* Your goal *
Turn the lines below into a numbered list, dropping any blank ones.

* Input rows *

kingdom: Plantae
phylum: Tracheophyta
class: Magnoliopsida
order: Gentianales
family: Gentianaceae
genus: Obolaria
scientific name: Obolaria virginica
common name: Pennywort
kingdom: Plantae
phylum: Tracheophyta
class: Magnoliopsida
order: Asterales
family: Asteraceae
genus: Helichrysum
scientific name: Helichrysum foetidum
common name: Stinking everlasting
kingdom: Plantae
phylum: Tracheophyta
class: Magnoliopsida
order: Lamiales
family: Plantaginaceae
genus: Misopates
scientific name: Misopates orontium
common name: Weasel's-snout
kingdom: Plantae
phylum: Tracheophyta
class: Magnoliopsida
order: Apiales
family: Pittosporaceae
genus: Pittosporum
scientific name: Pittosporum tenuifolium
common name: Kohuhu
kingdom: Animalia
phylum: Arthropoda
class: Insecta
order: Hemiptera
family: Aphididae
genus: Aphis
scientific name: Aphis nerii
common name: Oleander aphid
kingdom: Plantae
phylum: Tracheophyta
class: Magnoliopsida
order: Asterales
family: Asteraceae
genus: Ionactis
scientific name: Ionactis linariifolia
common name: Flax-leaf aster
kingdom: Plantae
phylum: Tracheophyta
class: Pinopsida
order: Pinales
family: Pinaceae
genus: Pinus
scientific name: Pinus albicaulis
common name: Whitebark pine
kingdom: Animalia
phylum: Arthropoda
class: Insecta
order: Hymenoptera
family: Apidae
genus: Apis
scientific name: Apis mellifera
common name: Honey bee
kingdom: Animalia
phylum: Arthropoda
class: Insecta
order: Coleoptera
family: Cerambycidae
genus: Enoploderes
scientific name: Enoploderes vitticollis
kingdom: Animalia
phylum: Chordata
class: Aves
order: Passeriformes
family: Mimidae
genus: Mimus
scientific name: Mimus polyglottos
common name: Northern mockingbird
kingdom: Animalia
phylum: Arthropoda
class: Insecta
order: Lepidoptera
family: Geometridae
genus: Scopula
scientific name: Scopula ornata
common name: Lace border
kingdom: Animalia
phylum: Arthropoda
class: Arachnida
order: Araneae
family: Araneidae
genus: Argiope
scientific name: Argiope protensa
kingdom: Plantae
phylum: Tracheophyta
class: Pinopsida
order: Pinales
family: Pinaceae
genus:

* In response *
1. kingdom: Plantae
2. phylum: Tracheophyta
3. class: Magnoliopsida
4. order: Gentianales
5. family: Gentianaceae
6. genus: Obolaria
7. scientific name: Obolaria virginica
8. common name: Pennywort
9. kingdom: Plantae
10. phylum: Tracheophyta
11. class: Magnoliopsida
12. order: Asterales
13. family: Asteraceae
14. genus: Helichrysum
15. scientific name: Helichrysum foetidum
16. common name: Stinking everlasting
17. kingdom: Plantae
18. phylum: Tracheophyta
19. class: Magnoliopsida
20. order: Lamiales
21. family: Plantaginaceae
22. genus: Misopates
23. scientific name: Misopates orontium
24. common name: Weasel's-snout
25. kingdom: Plantae
26. phylum: Tracheophyta
27. class: Magnoliopsida
28. order: Apiales
29. family: Pittosporaceae
30. genus: Pittosporum
31. scientific name: Pittosporum tenuifolium
32. common name: Kohuhu
33. kingdom: Animalia
34. phylum: Arthropoda
35. class: Insecta
36. order: Hemiptera
37. family: Aphididae
38. genus: Aphis
39. scientific name: Aphis nerii
40. common name: Oleander aphid
41. kingdom: Plantae
42. phylum: Tracheophyta
43. class: Magnoliopsida
44. order: Asterales
45. family: Asteraceae
46. genus: Ionactis
47. scientific name: Ionactis linariifolia
48. common name: Flax-leaf aster
49. kingdom: Plantae
50. phylum: Tracheophyta
51. class: Pinopsida
52. order: Pinales
53. family: Pinaceae
54. genus: Pinus
55. scientific name: Pinus albicaulis
56. common name: Whitebark pine
57. kingdom: Animalia
58. phylum: Arthropoda
59. class: Insecta
60. order: Hymenoptera
61. family: Apidae
62. genus: Apis
63. scientific name: Apis mellifera
64. common name: Honey bee
65. kingdom: Animalia
66. phylum: Arthropoda
67. class: Insecta
68. order: Coleoptera
69. family: Cerambycidae
70. genus: Enoploderes
71. scientific name: Enoploderes vitticollis
72. kingdom: Animalia
73. phylum: Chordata
74. class: Aves
75. order: Passeriformes
76. family: Mimidae
77. genus: Mimus
78. scientific name: Mimus polyglottos
79. common name: Northern mockingbird
80. kingdom: Animalia
81. phylum: Arthropoda
82. class: Insecta
83. order: Lepidoptera
84. family: Geometridae
85. genus: Scopula
86. scientific name: Scopula ornata
87. common name: Lace border
88. kingdom: Animalia
89. phylum: Arthropoda
90. class: Arachnida
91. order: Araneae
92. family: Araneidae
93. genus: Argiope
94. scientific name: Argiope protensa
95. kingdom: Plantae
96. phylum: Tracheophyta
97. class: Pinopsida
98. order: Pinales
99. family: Pinaceae
100. genus:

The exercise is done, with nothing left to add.